Relation to Multinomial Logit

There is a useful connection between Poisson count models and multinomial likelihoods. If counts for a unit are modeled as independent Poisson variables,

\[ y_{ij} \sim \mathrm{Poisson}(\lambda_i q_{ij}), \]

then conditional on the unit total \(m_i = \sum_j y_{ij}\), the vector \((y_{i1}, \ldots, y_{iK})\) is multinomial:

\[ (y_{i1}, \ldots, y_{iK}) \mid m_i \sim \mathrm{Multinomial} \left( m_i, q_{i1}, \ldots, q_{iK} \right). \]

\[ q_{ij} = \frac{\exp(x_i'\gamma_j)} {\sum_l \exp(x_i'\gamma_l)}, \]

then normalized Poisson intensities recover a softmax-like probability model.

The implementation in DBPoissonMultinomialRegression should be read carefully, though. It fits separable label-wise Poisson regressions. It does not currently add unit/document fixed effects or an offset that explicitly conditions out row totals. Therefore it is best described as a scalable many-label Poisson count decomposition, not as the exact same estimator as the joint baseline-category multinomial logit.

Practical Summary

The canonical GLM implementation is exact after compression when method="irls" is used. It computes the same score and Fisher information as the full data, but over grouped sufficient statistics.

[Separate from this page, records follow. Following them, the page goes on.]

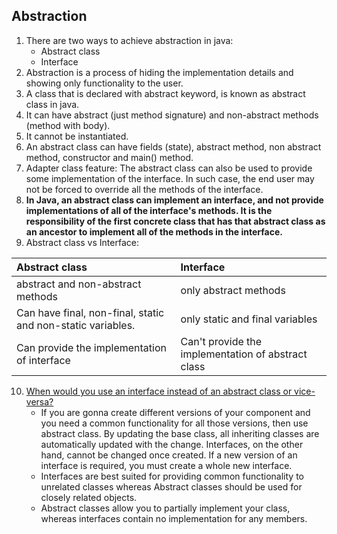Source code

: ## Abstraction 

1. There are two ways to achieve abstraction in java:
	* Abstract class
	* Interface
2. Abstraction is a process of hiding the implementation details and showing only functionality to the user.
3. A class that is declared with abstract keyword, is known as abstract class in java. 
4. It can have abstract (just method signature) and non-abstract methods (method with body).
5. It cannot be instantiated.
6. An abstract class can have fields (state), abstract method, non abstract method, constructor and main() method.
7. Adapter class feature: The abstract class can also be used to provide some implementation of the interface. In such case, the end user may not be forced to override all the methods of the interface.
8. **In Java, an abstract class can implement an interface, and not provide implementations of all of the interface's methods. It is the responsibility of the first concrete class that has that abstract class as an ancestor to implement all of the methods in the interface.**
9. Abstract class vs Interface:

| Abstract class        | Interface           | 
| :------------- |:-------------|
| abstract and non-abstract methods     | only abstract methods | 
| Can have final, non-final, static and non-static variables.      | only static and final variables      |  
| Can provide the implementation of interface | Can't provide the implementation of abstract class      | 

10. [When would you use an interface instead of an abstract class or vice-versa?](https://msdn.microsoft.com/en-us/library/scsyfw1d%28v=vs.71%29.aspx?f=255&MSPPError=-2147217396)
	* If you are gonna create different versions of your component and you need a common functionality for all those versions, then use abstract class. By updating the base class, all inheriting classes are automatically updated with the change. Interfaces, on the other hand, cannot be changed once created. If a new version of an interface is required, you must create a whole new interface.
	* Interfaces are best suited for providing common functionality to unrelated classes whereas Abstract classes should be used for closely related objects. 
	* Abstract classes allow you to partially implement your class, whereas interfaces contain no implementation for any members.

The one-step implementation uses the same formulas, but it starts from a pilot fit and takes only one full-data Fisher step.

The moderate-\(K\) multinomial implementation is exact compressed baseline-category multinomial logit. Its cost is dominated by the coupled softmax Fisher information matrix.

The many-label implementation is scalable because it replaces the coupled multinomial Hessian with independent Poisson Fisher scoring problems by label. That makes it naturally distributable, but the current code path is a Poisson decomposition rather than an exact joint multinomial MLE.